--- Exercise materials Enclosed Below ---

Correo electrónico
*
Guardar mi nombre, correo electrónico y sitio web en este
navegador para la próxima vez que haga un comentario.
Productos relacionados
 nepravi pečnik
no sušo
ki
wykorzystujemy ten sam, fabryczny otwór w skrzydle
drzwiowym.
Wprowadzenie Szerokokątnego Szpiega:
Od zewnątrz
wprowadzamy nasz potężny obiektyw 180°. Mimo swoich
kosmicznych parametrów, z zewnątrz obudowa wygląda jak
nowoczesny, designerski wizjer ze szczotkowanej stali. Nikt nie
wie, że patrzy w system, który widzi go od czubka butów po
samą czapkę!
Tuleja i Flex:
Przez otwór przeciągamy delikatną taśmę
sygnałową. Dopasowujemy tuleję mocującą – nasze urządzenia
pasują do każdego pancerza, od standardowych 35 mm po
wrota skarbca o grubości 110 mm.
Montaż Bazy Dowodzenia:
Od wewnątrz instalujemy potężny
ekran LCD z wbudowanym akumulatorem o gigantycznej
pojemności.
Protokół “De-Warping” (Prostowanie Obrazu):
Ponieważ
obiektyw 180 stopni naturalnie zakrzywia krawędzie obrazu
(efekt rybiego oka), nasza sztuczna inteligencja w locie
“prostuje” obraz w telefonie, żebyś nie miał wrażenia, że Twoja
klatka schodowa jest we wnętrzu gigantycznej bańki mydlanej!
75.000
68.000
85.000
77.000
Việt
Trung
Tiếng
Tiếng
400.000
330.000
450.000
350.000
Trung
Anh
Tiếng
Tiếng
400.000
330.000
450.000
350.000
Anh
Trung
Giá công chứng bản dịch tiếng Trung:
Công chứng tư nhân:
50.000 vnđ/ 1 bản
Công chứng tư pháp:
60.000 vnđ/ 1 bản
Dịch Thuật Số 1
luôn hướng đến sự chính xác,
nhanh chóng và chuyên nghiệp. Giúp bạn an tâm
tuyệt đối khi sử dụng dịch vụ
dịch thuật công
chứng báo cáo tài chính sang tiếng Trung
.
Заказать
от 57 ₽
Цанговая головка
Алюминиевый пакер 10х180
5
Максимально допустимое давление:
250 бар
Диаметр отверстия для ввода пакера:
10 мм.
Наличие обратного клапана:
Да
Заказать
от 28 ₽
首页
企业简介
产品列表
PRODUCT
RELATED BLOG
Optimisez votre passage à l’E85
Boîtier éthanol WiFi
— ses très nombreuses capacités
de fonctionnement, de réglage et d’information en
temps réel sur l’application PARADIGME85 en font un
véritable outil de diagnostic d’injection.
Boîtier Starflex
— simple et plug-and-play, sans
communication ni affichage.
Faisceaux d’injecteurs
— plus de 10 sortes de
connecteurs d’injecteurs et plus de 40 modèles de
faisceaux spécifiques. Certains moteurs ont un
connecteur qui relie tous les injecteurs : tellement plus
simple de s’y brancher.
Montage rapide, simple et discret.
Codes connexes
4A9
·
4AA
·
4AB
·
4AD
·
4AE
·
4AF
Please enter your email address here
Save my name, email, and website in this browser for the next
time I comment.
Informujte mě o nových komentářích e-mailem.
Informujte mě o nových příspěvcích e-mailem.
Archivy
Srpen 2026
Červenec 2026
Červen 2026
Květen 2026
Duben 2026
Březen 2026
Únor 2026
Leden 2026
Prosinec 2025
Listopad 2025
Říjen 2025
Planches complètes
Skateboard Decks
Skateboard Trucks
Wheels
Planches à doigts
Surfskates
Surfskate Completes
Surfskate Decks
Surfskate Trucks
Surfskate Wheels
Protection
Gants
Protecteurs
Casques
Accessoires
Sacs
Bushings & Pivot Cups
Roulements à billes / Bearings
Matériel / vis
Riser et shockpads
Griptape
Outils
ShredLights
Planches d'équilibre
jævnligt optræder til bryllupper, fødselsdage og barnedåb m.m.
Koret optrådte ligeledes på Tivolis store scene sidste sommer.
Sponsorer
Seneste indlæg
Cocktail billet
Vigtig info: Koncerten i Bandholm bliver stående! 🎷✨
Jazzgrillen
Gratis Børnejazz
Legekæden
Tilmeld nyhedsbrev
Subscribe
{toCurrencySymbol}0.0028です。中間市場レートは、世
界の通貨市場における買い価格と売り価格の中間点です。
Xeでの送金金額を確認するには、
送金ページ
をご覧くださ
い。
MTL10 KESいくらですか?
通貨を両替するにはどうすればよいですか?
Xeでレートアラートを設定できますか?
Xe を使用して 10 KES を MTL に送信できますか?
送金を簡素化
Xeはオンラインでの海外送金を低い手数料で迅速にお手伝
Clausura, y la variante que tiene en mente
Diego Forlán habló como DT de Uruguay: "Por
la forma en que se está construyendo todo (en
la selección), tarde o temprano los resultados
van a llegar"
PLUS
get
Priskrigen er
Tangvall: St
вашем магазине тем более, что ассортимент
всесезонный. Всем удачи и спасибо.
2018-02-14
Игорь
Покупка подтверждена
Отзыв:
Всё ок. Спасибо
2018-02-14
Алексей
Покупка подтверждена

--- End of Enclosed Exercise materials ---

_Work item:_ With nothing left out, print the data above exactly.

_Task output:_
Correo electrónico
*
Guardar mi nombre, correo electrónico y sitio web en este
navegador para la próxima vez que haga un comentario.
Productos relacionados
 nepravi pečnik
no sušo
ki
wykorzystujemy ten sam, fabryczny otwór w skrzydle
drzwiowym.
Wprowadzenie Szerokokątnego Szpiega:
Od zewnątrz
wprowadzamy nasz potężny obiektyw 180°. Mimo swoich
kosmicznych parametrów, z zewnątrz obudowa wygląda jak
nowoczesny, designerski wizjer ze szczotkowanej stali. Nikt nie
wie, że patrzy w system, który widzi go od czubka butów po
samą czapkę!
Tuleja i Flex:
Przez otwór przeciągamy delikatną taśmę
sygnałową. Dopasowujemy tuleję mocującą – nasze urządzenia
pasują do każdego pancerza, od standardowych 35 mm po
wrota skarbca o grubości 110 mm.
Montaż Bazy Dowodzenia:
Od wewnątrz instalujemy potężny
ekran LCD z wbudowanym akumulatorem o gigantycznej
pojemności.
Protokół “De-Warping” (Prostowanie Obrazu):
Ponieważ
obiektyw 180 stopni naturalnie zakrzywia krawędzie obrazu
(efekt rybiego oka), nasza sztuczna inteligencja w locie
“prostuje” obraz w telefonie, żebyś nie miał wrażenia, że Twoja
klatka schodowa jest we wnętrzu gigantycznej bańki mydlanej!
75.000
68.000
85.000
77.000
Việt
Trung
Tiếng
Tiếng
400.000
330.000
450.000
350.000
Trung
Anh
Tiếng
Tiếng
400.000
330.000
450.000
350.000
Anh
Trung
Giá công chứng bản dịch tiếng Trung:
Công chứng tư nhân:
50.000 vnđ/ 1 bản
Công chứng tư pháp:
60.000 vnđ/ 1 bản
Dịch Thuật Số 1
luôn hướng đến sự chính xác,
nhanh chóng và chuyên nghiệp. Giúp bạn an tâm
tuyệt đối khi sử dụng dịch vụ
dịch thuật công
chứng báo cáo tài chính sang tiếng Trung
.
Заказать
от 57 ₽
Цанговая головка
Алюминиевый пакер 10х180
5
Максимально допустимое давление:
250 бар
Диаметр отверстия для ввода пакера:
10 мм.
Наличие обратного клапана:
Да
Заказать
от 28 ₽
首页
企业简介
产品列表
PRODUCT
RELATED BLOG
Optimisez votre passage à l’E85
Boîtier éthanol WiFi
— ses très nombreuses capacités
de fonctionnement, de réglage et d’information en
temps réel sur l’application PARADIGME85 en font un
véritable outil de diagnostic d’injection.
Boîtier Starflex
— simple et plug-and-play, sans
communication ni affichage.
Faisceaux d’injecteurs
— plus de 10 sortes de
connecteurs d’injecteurs et plus de 40 modèles de
faisceaux spécifiques. Certains moteurs ont un
connecteur qui relie tous les injecteurs : tellement plus
simple de s’y brancher.
Montage rapide, simple et discret.
Codes connexes
4A9
·
4AA
·
4AB
·
4AD
·
4AE
·
4AF
Please enter your email address here
Save my name, email, and website in this browser for the next
time I comment.
Informujte mě o nových komentářích e-mailem.
Informujte mě o nových příspěvcích e-mailem.
Archivy
Srpen 2026
Červenec 2026
Červen 2026
Květen 2026
Duben 2026
Březen 2026
Únor 2026
Leden 2026
Prosinec 2025
Listopad 2025
Říjen 2025
Planches complètes
Skateboard Decks
Skateboard Trucks
Wheels
Planches à doigts
Surfskates
Surfskate Completes
Surfskate Decks
Surfskate Trucks
Surfskate Wheels
Protection
Gants
Protecteurs
Casques
Accessoires
Sacs
Bushings & Pivot Cups
Roulements à billes / Bearings
Matériel / vis
Riser et shockpads
Griptape
Outils
ShredLights
Planches d'équilibre
jævnligt optræder til bryllupper, fødselsdage og barnedåb m.m.
Koret optrådte ligeledes på Tivolis store scene sidste sommer.
Sponsorer
Seneste indlæg
Cocktail billet
Vigtig info: Koncerten i Bandholm bliver stående! 🎷✨
Jazzgrillen
Gratis Børnejazz
Legekæden
Tilmeld nyhedsbrev
Subscribe
{toCurrencySymbol}0.0028です。中間市場レートは、世
界の通貨市場における買い価格と売り価格の中間点です。
Xeでの送金金額を確認するには、
送金ページ
をご覧くださ
い。
MTL10 KESいくらですか?
通貨を両替するにはどうすればよいですか?
Xeでレートアラートを設定できますか?
Xe を使用して 10 KES を MTL に送信できますか?
送金を簡素化
Xeはオンラインでの海外送金を低い手数料で迅速にお手伝
Clausura, y la variante que tiene en mente
Diego Forlán habló como DT de Uruguay: "Por
la forma en que se está construyendo todo (en
la selección), tarde o temprano los resultados
van a llegar"
PLUS
get
Priskrigen er
Tangvall: St
вашем магазине тем более, что ассортимент
всесезонный. Всем удачи и спасибо.
2018-02-14
Игорь
Покупка подтверждена
Отзыв:
Всё ок. Спасибо
2018-02-14
Алексей
Покупка подтверждена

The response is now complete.